What you will do: What is needed is an exact copy of the line with "ring dip: (795, 1011)" and all lines that follow it in the entries below, the last line included.

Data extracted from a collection

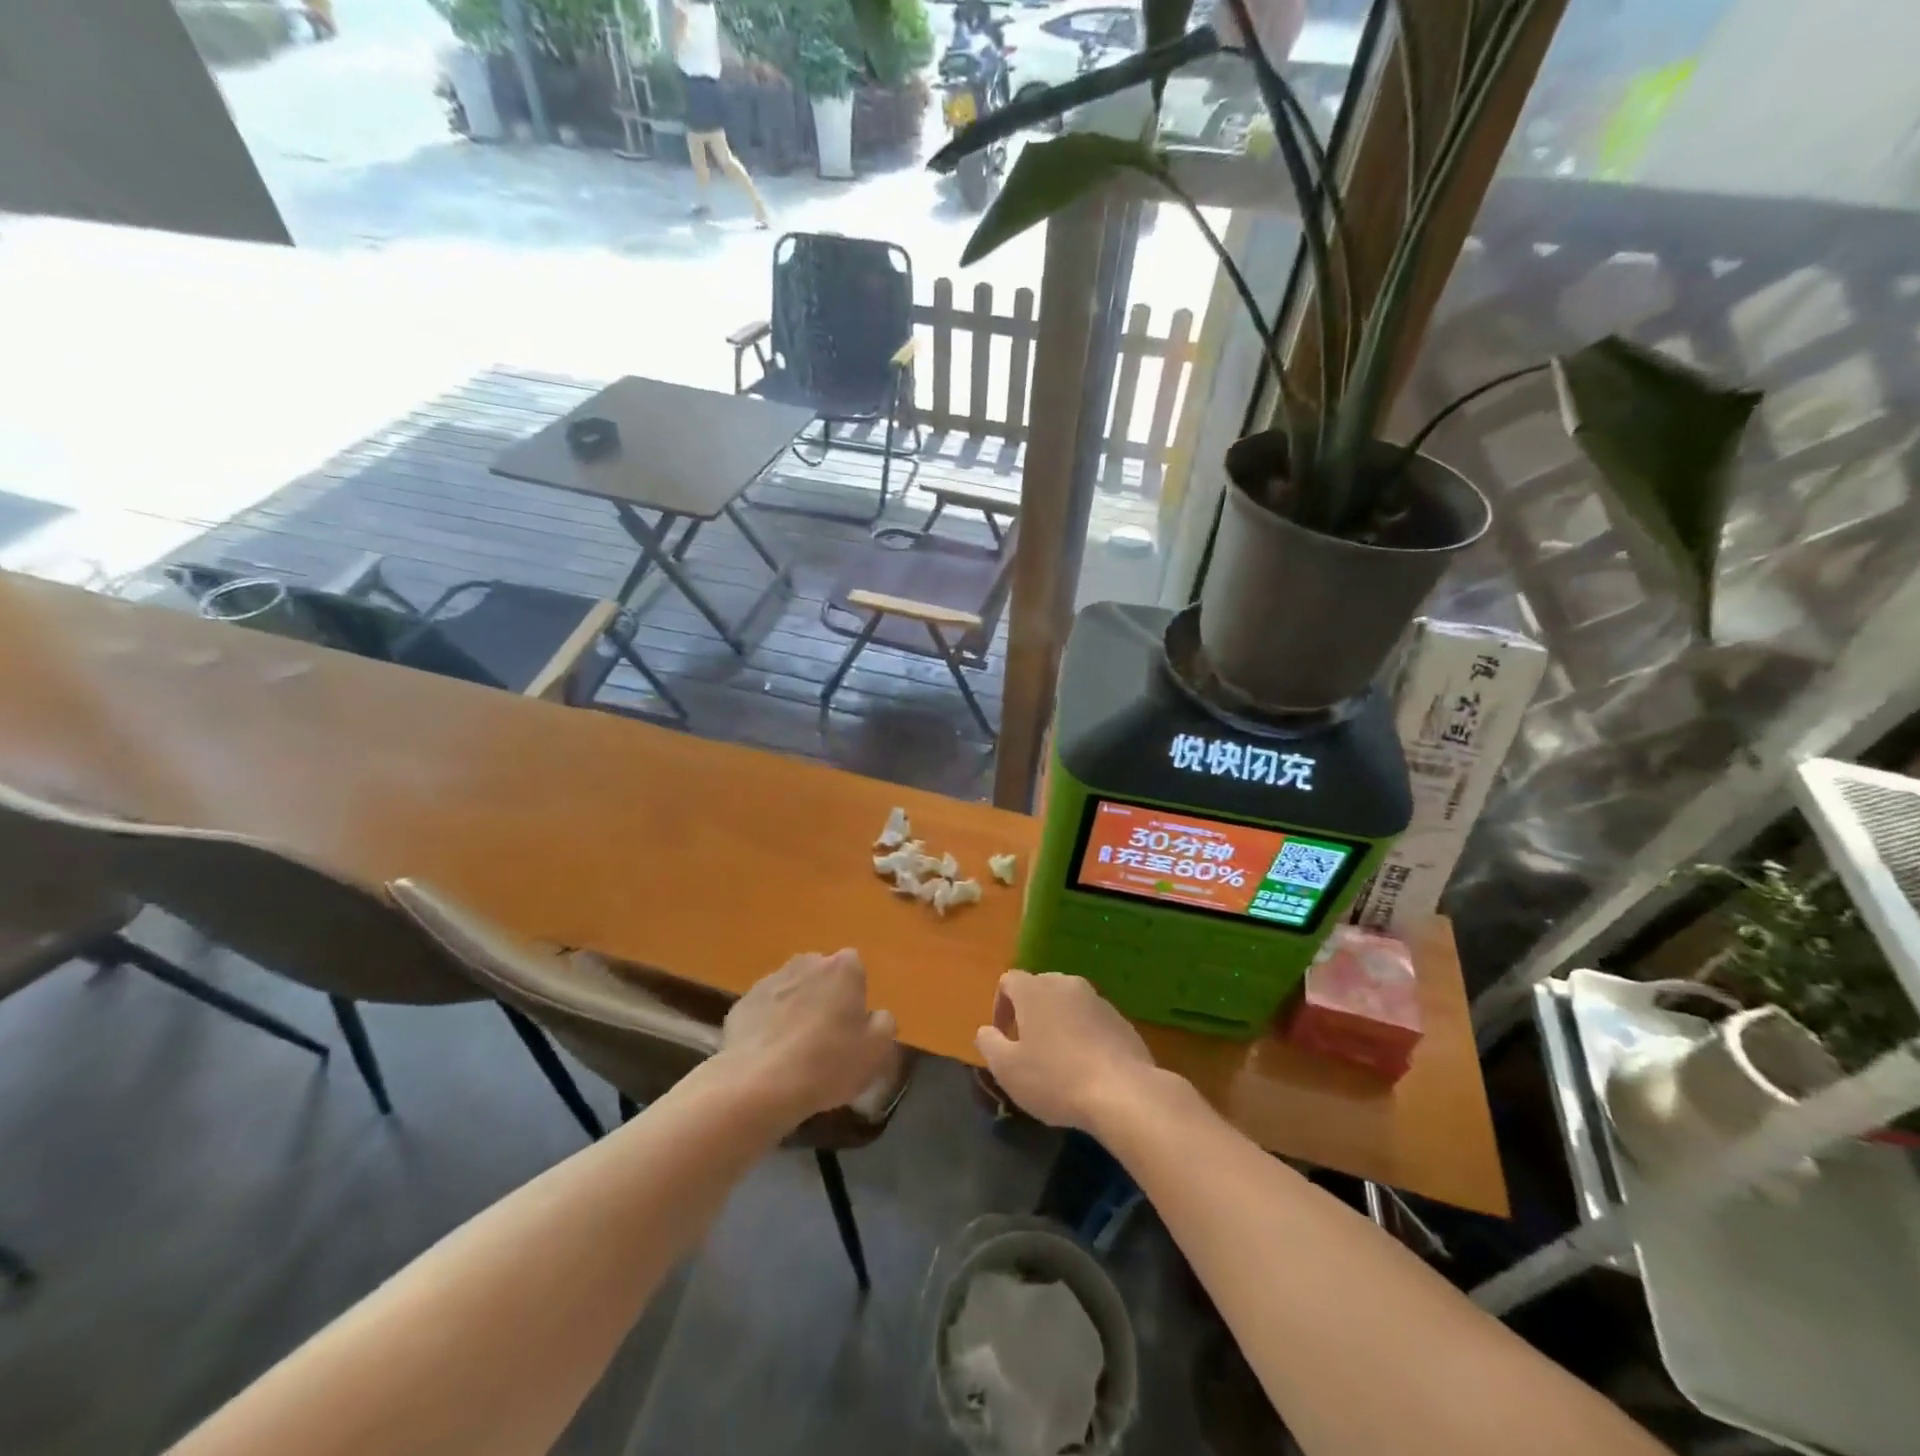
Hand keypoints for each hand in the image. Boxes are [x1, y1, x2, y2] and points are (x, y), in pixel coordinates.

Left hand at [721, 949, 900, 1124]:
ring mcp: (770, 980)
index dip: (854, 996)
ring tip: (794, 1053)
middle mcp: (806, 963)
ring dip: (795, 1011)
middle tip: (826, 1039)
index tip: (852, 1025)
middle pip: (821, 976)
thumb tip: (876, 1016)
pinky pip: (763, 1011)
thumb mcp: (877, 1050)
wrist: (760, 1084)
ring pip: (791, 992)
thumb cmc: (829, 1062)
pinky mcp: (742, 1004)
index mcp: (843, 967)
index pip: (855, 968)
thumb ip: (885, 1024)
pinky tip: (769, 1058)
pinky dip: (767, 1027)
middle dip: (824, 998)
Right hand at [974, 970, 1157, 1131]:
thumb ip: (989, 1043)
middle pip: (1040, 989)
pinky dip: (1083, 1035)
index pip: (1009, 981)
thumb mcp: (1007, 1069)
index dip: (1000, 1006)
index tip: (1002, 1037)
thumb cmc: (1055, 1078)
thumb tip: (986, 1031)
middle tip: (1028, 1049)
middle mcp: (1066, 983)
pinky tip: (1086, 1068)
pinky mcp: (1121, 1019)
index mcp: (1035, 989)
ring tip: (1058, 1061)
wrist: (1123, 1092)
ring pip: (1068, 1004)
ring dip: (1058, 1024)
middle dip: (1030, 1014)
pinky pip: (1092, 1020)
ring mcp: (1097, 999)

Task result:
ring dip: (795, 1011)
middle tip: (826, 1039)
index tip: (852, 1025)
middle pip: (821, 976)
thumb tip: (876, 1016)
pinky pip: (763, 1011)
thumb mcp: (877, 1050)
wrist: (760, 1084)
ring pip: (791, 992)
thumb cmc: (829, 1062)
pinky mcp: (742, 1004)
index mcp: (843, 967)
index pip: (855, 968)
thumb ip: (885, 1024)
pinky tip: (769, 1058)
pinky dip: (767, 1027)
middle dip: (824, 998)
Right hand at [974, 970, 1157, 1131]:
thumb ip: (989, 1043)
middle pip: (1040, 989)
pinky dip: (1083, 1035)
index pip: (1009, 981)
thumb mcp: (1007, 1069)
index dip: (1000, 1006)
index tip: (1002, 1037)
thumb cmc: (1055, 1078)
thumb tip: (986, 1031)
middle tip: (1028, 1049)
middle mcp: (1066, 983)
pinky tip: (1086, 1068)
pinky mcp: (1121, 1019)
index mcp: (1035, 989)
ring tip: (1058, 1061)
wrist: (1123, 1092)
ring pip: (1068, 1004)
ring dip: (1058, 1024)
middle dip: (1030, 1014)
pinky pip: (1092, 1020)
ring mcp: (1097, 999)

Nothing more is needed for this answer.